According to analysts, these positive trends are due to the government’s fiscal expansion during the pandemic crisis. Consumption levels are increasing more than expected and investments continue at a steady rate.

Employer tax cuts to be introduced in January

The economic cabinet of the government has greenlit an employment tax reduction package worth €2 billion per year, announced Minister of Finance Mihály Varga on social media last weekend.

The cuts will decrease employers’ tax and social contribution duties. Starting January 1, 2022, employment social contribution taxes will decrease by 2.5 percentage points and the 1.5% compulsory vocational training contribution will be abolished. The tax rate for small businesses will be reduced to 10%.

The current reduction in local business tax for small and medium-sized enterprises will be extended. This might be a crucial aspect because local business taxes are revenue streams for municipalities, many of whom are already suffering because of the pandemic crisis, primarily, because of income losses in connection with the government’s crisis management measures. With this plan, SMEs will only pay 1% tax in 2022.
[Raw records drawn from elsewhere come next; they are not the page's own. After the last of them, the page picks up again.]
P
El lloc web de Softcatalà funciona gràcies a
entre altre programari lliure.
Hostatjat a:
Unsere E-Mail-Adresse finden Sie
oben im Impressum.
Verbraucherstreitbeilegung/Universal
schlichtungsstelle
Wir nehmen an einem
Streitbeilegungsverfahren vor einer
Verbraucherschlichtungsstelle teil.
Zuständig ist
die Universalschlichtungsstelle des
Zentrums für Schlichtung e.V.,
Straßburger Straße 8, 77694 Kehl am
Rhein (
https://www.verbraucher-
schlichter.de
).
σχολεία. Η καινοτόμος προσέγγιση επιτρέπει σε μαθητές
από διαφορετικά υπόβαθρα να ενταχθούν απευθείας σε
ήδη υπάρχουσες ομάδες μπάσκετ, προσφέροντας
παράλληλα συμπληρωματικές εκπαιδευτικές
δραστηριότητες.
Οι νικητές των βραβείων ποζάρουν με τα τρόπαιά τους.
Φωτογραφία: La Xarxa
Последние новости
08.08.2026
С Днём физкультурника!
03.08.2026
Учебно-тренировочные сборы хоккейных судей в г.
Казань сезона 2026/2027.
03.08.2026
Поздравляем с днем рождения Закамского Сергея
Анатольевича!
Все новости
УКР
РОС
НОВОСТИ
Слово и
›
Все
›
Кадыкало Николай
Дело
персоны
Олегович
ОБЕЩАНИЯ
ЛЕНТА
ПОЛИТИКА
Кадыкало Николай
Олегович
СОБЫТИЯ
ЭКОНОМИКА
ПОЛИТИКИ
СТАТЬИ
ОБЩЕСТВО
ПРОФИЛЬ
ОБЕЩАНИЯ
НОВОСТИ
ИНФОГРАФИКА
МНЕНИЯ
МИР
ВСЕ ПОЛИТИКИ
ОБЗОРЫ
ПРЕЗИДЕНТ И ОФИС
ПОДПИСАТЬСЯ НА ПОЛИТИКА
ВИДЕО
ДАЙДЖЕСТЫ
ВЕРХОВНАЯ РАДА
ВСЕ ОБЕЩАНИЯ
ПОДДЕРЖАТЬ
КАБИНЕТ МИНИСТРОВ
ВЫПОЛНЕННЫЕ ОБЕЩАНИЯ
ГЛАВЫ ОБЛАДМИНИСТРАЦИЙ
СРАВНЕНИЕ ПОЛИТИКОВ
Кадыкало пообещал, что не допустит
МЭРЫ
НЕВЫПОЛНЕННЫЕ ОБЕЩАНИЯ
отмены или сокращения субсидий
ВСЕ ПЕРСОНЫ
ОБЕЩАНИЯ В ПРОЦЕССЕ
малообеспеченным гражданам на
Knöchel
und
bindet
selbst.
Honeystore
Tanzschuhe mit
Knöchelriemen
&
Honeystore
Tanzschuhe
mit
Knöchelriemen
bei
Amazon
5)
Chef working in a restaurant kitchen.
Beeld: ©Pixabay
The new employer tax cut package will decrease the tax and social contribution burdens of SMEs but municipalities will continue to suffer from revenue loss.

Double digit price increase expected for bakery products

In the past few weeks, prices at the commodity market started to drastically climb in the case of cereals and corn, including wheat and maize. The price of these crops has almost doubled - From a relatively constant multi-annual level between €110 to €137.5 per metric ton these prices increased to a level of €247 to €274 per ton.

Dávid Hollósi, manager of the agriculture branch of the banking company Takarékbank has recently commented on this trend in a radio interview by InfoRádió. Mr. Hollósi sees three main factors as the primary culprits behind the price surge: An economic supercycle, the effects of the COVID-19 pandemic and the ongoing energy crisis.

As a consequence of the trend, the price increase is expected to travel down the value chain. Experts now project a 40% raise in the transfer price of flour by the milling industry in January. This will definitely lead to a double digit price increase for bakery products.

Mr. Hollósi has also mentioned that the fourth factor in the trend is cereal shortage. Although the grain itself is physically present in granaries, most of the produce is already contractually locked into trade deals, and for those who haven’t stored up earlier, it will now be much harder to get cereal on the open market than it has been in the past years.

National Stud Farm might have ambitions to expand abroad

Hungary’s National Stud Farm has recently undergone an ownership restructure – And the man in charge, János Lázár, head of the stud farm project, has new plans for the establishment.

Mr. Lázár, Fidesz MEP and former Minister of the Prime Minister’s Office, has recently become the head of a new foundation which was registered on October 28, and has been handed over 100% of the shares of the National Stud Farm as well as the right to administer 8.2 thousand hectares of agricultural land and 1.5 hectares of forests.

This is not the first instance of public property being privatized under various foundations in the past years. Mr. Orbán’s government started privatizing universities in the last few years, including the new Hungarian Agricultural and Life Sciences University which was handed to a private foundation in February this year.

Mr. Lázár has commented that the previously state-owned company has ambitions to expand and that the board of the foundation as well as the management of the company are urging the government to aid in the company’s acquisition of other agricultural companies, either domestically or in the two countries that are close to the Stud Farm’s headquarters in Mezőhegyes: Romania and Serbia.